Friday, October 26, 2012

Daddy Issues

FLG has a long-standing theory that ambitious men are, with few exceptions, the offspring of abusive or absent fathers.    While this is true of men in a variety of fields (athletics, business, etc), FLG maintains that is particularly true of political leaders going back even to Alexander.  Julius Caesar's father died when he was 15.  George Washington's father died when he was 11.  Thomas Jefferson's father died when he was in his teens.   Churchill longed for a relationship with his absent father.  Joe Kennedy was no picnic. Stalin's father was abusive.  Ditto for Mao's.  The list goes on...

Anyway, the other day FLG came across this article, which delves into the paternal relationships of recent presidents.  FLG is half tempted to really sit down and write a book about this theory.


Andrew Stevens said...

Eh. There are a great many people who had absent or abusive fathers. The further you go back in history, the more common the condition is. If, as this article does, you include relationships such as that between George W. Bush and his father, you're starting to come very close to describing everybody's relationship with their father. Speaking, by the way, as someone who clearly qualifies as having had an absent father.

By the way, I too am curious to hear your answer to Withywindle's question in your last post.

FLG said...


Obviously, one doesn't always follow the other. Lots of people with absent or abusive fathers become self-destructive, not hyperambitious. And, yes, one can frame this in a way that almost all men fall into the category, especially as one goes back in history, but there is something there.

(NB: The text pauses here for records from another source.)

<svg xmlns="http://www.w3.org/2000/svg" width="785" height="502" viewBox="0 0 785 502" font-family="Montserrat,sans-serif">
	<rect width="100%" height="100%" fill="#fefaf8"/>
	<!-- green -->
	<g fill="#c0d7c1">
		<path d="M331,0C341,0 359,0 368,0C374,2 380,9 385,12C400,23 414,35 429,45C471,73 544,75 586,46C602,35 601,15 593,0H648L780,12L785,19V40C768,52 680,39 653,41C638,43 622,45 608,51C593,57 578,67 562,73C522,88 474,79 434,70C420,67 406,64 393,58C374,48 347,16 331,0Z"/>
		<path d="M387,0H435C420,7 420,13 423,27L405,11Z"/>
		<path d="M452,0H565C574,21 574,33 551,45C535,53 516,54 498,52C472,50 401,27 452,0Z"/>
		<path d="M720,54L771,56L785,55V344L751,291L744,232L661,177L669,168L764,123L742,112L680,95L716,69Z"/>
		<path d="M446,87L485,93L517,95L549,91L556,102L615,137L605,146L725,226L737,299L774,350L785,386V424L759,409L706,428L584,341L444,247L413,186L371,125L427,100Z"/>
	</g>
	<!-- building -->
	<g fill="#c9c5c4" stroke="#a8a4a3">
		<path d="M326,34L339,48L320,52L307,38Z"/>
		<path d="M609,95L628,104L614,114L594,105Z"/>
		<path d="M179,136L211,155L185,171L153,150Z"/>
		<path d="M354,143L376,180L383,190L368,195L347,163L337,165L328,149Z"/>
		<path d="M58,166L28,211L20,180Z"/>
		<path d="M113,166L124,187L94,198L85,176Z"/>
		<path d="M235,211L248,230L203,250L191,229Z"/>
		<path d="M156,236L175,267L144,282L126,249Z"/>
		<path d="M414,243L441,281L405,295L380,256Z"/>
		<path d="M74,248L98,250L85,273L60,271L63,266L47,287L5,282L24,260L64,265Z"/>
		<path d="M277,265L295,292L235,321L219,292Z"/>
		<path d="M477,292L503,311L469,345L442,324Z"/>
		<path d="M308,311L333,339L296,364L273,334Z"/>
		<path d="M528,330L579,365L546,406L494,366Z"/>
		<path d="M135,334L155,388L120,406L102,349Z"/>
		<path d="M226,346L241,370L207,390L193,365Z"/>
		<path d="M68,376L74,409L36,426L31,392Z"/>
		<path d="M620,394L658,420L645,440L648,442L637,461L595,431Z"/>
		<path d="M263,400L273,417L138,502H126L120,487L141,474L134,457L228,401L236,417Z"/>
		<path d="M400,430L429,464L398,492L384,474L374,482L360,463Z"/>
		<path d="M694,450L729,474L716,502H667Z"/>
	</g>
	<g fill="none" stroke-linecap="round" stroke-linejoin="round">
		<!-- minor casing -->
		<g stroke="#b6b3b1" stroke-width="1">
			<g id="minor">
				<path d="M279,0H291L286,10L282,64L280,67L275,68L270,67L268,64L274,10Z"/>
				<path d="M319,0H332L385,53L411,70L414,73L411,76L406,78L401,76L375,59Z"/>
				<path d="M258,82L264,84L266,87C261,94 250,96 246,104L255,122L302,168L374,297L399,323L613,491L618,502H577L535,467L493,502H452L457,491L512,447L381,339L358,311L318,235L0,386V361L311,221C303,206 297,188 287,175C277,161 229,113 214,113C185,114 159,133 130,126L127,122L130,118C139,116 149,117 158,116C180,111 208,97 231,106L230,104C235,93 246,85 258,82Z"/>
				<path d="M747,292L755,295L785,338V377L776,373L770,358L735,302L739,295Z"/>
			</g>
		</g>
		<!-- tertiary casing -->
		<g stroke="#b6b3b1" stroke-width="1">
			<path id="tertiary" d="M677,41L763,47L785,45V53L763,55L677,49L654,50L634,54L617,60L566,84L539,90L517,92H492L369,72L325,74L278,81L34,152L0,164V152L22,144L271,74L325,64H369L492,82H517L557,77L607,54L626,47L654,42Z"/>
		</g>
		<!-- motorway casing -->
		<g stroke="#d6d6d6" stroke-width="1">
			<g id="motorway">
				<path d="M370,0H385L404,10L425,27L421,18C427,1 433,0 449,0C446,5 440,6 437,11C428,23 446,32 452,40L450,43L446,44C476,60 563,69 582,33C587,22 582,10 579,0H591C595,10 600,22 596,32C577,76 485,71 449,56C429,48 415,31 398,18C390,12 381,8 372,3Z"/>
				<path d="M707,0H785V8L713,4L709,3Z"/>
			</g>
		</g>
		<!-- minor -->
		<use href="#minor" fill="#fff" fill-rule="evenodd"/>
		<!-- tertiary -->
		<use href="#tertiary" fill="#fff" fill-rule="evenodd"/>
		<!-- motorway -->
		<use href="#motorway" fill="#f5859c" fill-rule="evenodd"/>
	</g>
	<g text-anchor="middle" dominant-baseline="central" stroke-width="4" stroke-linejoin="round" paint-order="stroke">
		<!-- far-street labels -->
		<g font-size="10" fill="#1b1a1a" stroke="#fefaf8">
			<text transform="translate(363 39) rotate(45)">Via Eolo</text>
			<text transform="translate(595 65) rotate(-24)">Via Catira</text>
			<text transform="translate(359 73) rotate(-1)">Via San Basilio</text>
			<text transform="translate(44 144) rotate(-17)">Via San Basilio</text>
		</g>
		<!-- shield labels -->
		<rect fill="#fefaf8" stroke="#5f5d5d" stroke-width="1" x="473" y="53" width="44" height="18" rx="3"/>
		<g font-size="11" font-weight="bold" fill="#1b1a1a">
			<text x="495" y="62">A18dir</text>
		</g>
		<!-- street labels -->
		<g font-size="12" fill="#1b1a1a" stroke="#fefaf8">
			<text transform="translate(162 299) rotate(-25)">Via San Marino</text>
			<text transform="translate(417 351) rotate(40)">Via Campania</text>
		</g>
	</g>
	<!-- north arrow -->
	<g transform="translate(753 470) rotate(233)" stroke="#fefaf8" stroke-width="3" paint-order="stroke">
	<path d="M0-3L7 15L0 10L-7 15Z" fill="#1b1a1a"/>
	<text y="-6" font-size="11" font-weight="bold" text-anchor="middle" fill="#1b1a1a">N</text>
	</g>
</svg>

Fitting W into the mold is a problem for me, as is Romney. Nevertheless, there's definitely something to this theory that I want to investigate furhter if I ever get the time.

Andrew Stevens said...

And lots more become what they almost certainly would have become had their fathers not been absent or abusive. I confess I'm fairly hostile to the Freudian notion that everything in one's life traces to one's parents. Not that they're unimportant, but as far as I can tell from the actual evidence (admittedly extremely subject to interpretation) their importance is normally exaggerated by a factor of about a hundred.